In connection with determining the cause of death and issuing a death certificate, the coroner or medical examiner typically has a legal obligation to identify the person who has died.[2] This might involve going through the decedent’s possessions, accessing police records, tracing dental records, searching through databases of missing persons,[3] tracing DNA… The state’s “disposition of body” or “vital records/ death certificates” law will likely list some investigative steps for coroners and ME’s needing to identify bodies. If the law does not list investigative steps, the guidelines for these investigations could arise from coroners’ professional standards published by the state coroners’ or medical examiners’ professional association or else an internal policy manual for the particular county coroner or medical examiner’s office.[4]
State laws use the phrase “unclaimed dead bodies” to refer to people who have died without identification and whose remains have not been collected by relatives or others prepared to provide for burial or other final disposition. These laws, which are typically in the statutory code’s “health and safety” category tell when and how to dispose of the unclaimed remains. Some states require burial or cremation at government expense.[5] Some allow the state’s anatomical board to regulate disposal of the body.[6] Some allow the bodies to be donated for medical research.[7] Note that medical examiners post information about unclaimed dead bodies in the National Unclaimed Persons Data System. (Note: You have to create a free log-in to use the NamUs database.)
See also the FBI site that lists found remains of missing and unidentified persons.
[1] Find those state laws through Justia, Cornell’s Legal Information Institute, or even using a search engine with terms like “California law coroner.”
Pennsylvania – 35 PS 450.506.1
“Notwithstanding any other provision of law to the contrary, no certificate of death or fetal death shall be issued in this Commonwealth if the body or fetal remains have not been positively identified unless the person issuing the certificate of death first obtains a DNA sample and submits the same to the Pennsylvania State Police for storage, for forensic DNA analysis, including nuclear and mitochondrial DNA typing, and for inclusion in any appropriate DNA database…”

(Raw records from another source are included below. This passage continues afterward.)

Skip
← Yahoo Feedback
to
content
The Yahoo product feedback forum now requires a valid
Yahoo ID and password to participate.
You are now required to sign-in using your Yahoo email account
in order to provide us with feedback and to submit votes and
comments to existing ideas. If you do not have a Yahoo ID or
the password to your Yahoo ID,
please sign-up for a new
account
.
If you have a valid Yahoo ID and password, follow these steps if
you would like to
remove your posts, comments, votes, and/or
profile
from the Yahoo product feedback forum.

Washington – Rev. C. Wash 43.43.770
“It shall be the duty of the sheriff or director of public safety of every county, or the chief of police of every city or town, or the chief officer of other law enforcement agencies operating within this state, coroners or medical examiners, to record whenever possible the fingerprints and such other identification data as may be useful to establish identity, of all unidentified dead bodies found within their respective jurisdictions, and to furnish to the section all data so obtained. The section shall search its files and otherwise make a reasonable effort to determine the identity of the deceased and notify the contributing agency of the finding.”
South Carolina – Code 1976 17-5-57-
“If the body cannot be identified through reasonable efforts, the coroner must forward the body to the Medical University of South Carolina or other suitable facility for preservation.”
New York – NY [Executive] Section 838 (McKinney)
“Every county medical examiner shall furnish the division promptly with copies of fingerprints on standardized eight inch by eight inch fingerprint cards, personal descriptions and other identifying data including date and place of death, of all deceased persons whose deaths are in a classification requiring inquiry by the coroner where the deceased is not identified…
[3] Read Nancy Ritter, Missing Persons and Unidentified Remains: The Nation’s Silent Mass Disaster, NIJ Journal issue 256 (January 2007) https://www.ncjrs.gov/pdffiles1/nij/jr000256.pdf which is a Department of Justice article about use of the state and federal missing person registries.
[4] These manuals are not easily available. Here are the standards for autopsies from the National Association of Medical Examiners. https://www.thename.org/assets/docs/2016%20NAME%20Forensic%20Autopsy%20Standards%209-25-2020.pdf If a manual isn’t available in your public library or the county law library, you might find excerpts posted on the county medical examiner’s Web site which you can navigate to via http://www.statelocalgov.net/.
[5] Examples: New York. Social Service Law Section 141; California Health and Safety Code Section 7104; Nevada Revised Statutes Chapter 451.400; DC Code Title 5, Chapter 14, Part 11 (5-14-11); Official Code of Georgia Title 31 Chapter 21.
[6] Examples: Texas Health & Safety Code Section 691.023; Colorado Revised Statutes 12-34-201; Florida Statutes Chapter 406 Part 50.
[7] Examples: Ohio Revised Code 1713.34; Arkansas Code Title 20, Chapter 17, Sub-chapter 7; Delaware Code Title 16 Chapter 27 part 02.